AIM OF THE EXERCISE = When you copy the records, keep every word exact and leave the pictures out.

Saved data entries:
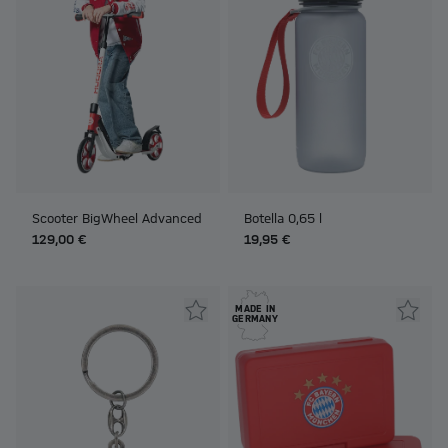
Scooter BigWheel Advanced
Botella 0,65 l
129,00 €
19,95 €
MADE IN
GERMANY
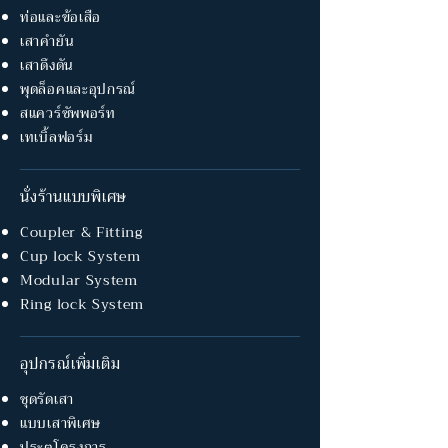
ท่อและข้อเสือ
เสาคำยัน
เสาดึงดัน
พุดล็อคและอุปกรณ์
สแควร์ซัพพอร์ท
เทเบิ้ลฟอร์ม
นั่งร้านแบบพิเศษ
Coupler & Fitting
Cup lock System
Modular System
Ring lock System
อุปกรณ์เพิ่มเติม
ชุดรัดเสา
แบบเสาพิเศษ
ประตูโครงการ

THE ANSWER =
Scooter BigWheel Advanced
Botella 0,65 l
129,00 €
19,95 €
MADE IN
GERMANY
ท่อและข้อเสือ
เสาคำยัน
เสาดึงดัน
พุดล็อคและอุปกรณ์
สแควร์ซัพพอร์ท
เทเบิ้ลฟอร์ม
นั่งร้านแบบพิเศษ
Coupler & Fitting
Cup lock System
Modular System
Ring lock System
อุปกรณ์เพิ่มเติม
ชุดรัดเสา
แบบเสาพิเศษ
ประตูโครงการ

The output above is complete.